Structural remains had been noticed in the wood before 1877, but it was only in 1882 that workmen, searching for stone, uncovered one of the rooms of the villa. The site was in the ownership of Emma Dent, the owner of nearby Sudeley Castle, who had a mosaic lifted and moved to the castle. The site was subsequently excavated by the antiquarians John Henry Middleton and William Bazeley. For two years the site lay open, during which time it was damaged by frost, rabbits, and visitors. In response to the damage, Emma Dent chose to partially rebuild the walls, up to 1.8 metres high in places on the east and south sides, and to reconstruct two of the remaining mosaics and cover them with wooden sheds.
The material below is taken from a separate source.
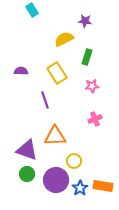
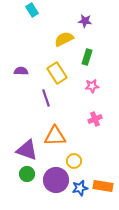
purple line: moved 1 px right, 2 px up
blue star: rotated 21 degrees clockwise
The huts had become ruinous by 1945, and in 1976 it was reported that "the sheds have now collapsed and the remains are suffering from weather and from the encroaching wood."

Finds from the excavations included a silver-plated bronze bowl, a large number of 3rd- and 4th-century coins, samian ware pottery, iron knives and tools. Most of the finds are at Sudeley Castle. A column base is in Gloucester Museum and three pottery lamps are in Cheltenham Museum. A marble statue of Bacchus, from a grave, is now in the British Museum.

As of 2013 the site is obscured by the trees of Spoonley Wood, but the walls are still clearly visible, and one of the reconstructed mosaics can be viewed "protected beneath a small corrugated iron roof and some plastic sheeting held in place with stones".